77This treatment plan was approved by the respondent for the amount of $112.81, leaving only a balance of $87.19. The uncontested evidence indicated that the remainder related solely to an administrative cost. The applicant offered no evidence to indicate that this balance was improperly denied.
Interest
78Interest applies on the payment of any overdue benefits pursuant to section 51 of the Schedule. The applicant is entitled to interest on any overdue payment of benefits.
Award
79The applicant seeks a special award pursuant to section 10 of Regulation 664. The test for an award is that the respondent has “unreasonably withheld or delayed payments.” If the respondent has unreasonably withheld or delayed payments then an award is payable up to 50% of the amounts outstanding plus interest on all amounts outstanding at the rate of 2% per month compounded monthly. However, I do not find that the applicant has demonstrated that the respondent acted unreasonably to warrant an award.

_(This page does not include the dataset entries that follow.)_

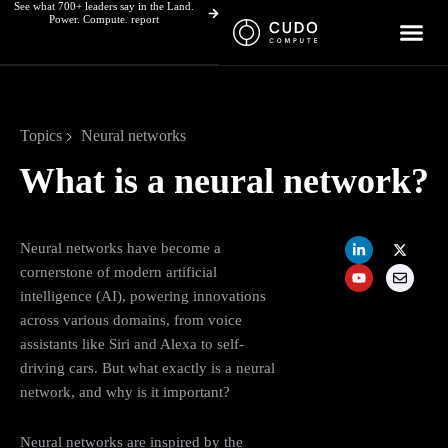
See what 700+ leaders say in the Land.
Skip
Power. Compute. report
to
content
Topics
Neural networks
What is a neural network?
L
Y
X
E
Neural networks have become a
i
o
-
n
n
u
t
v
cornerstone of modern artificial
k
t
w
e
intelligence (AI), powering innovations
e
u
i
l
d
b
t
o
across various domains, from voice
i
e
t
p
n
e
e
assistants like Siri and Alexa to self-
-
r
driving cars. But what exactly is a neural
i
n
network, and why is it important?
Neural networks are inspired by the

80For the purposes of an award, the Tribunal has consistently interpreted “unreasonableness” to indicate an insurer’s conduct that is inflexible, immoderate, imprudent, unyielding or stubborn. Although the respondent refused to pay for the proposed treatment plans, it did not do so wilfully as it had triable concerns over whether many of the plans were necessary and reasonable and exercised its right to put the applicant to her case. Throughout the period between the application and the hearing, the respondent approved other treatment plans and covered benefits not the subject of the present litigation and agreed that the applicant was eligible for partial approval for several of the disputed plans, albeit not to the amounts sought by the applicant.

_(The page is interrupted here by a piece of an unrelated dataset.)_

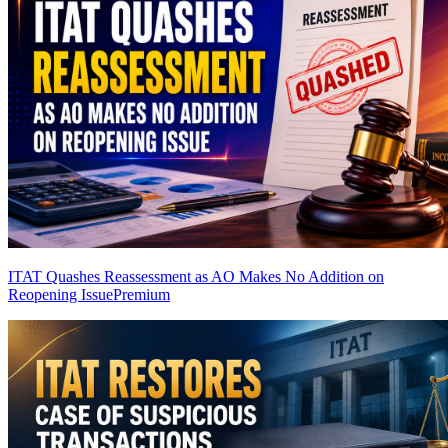
ITAT Quashes Reassessment as AO Makes No Addition on
Reopening Issue
Premium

81Although the applicant intimated that reviews by other employees of the respondent in the log notes pointed to some nefarious intent to withhold payment or otherwise scheme to deny the applicant of her rights under the Schedule, this was simply not demonstrated on the evidence. There was no persuasive evidence submitted to indicate Jennifer Taché or the other adjusters involved failed to properly adjust the file appropriate and pursuant to their responsibilities under the Schedule.
82Consequently, as I do not find the respondent unreasonably withheld or delayed payments, there is no ground for an award.
ORDER
83The applicant is not entitled to an income replacement benefit.
84The applicant is not entitled to any of the disputed benefits.
85No benefits are overdue therefore no interest is payable.
86The applicant is not entitled to an award.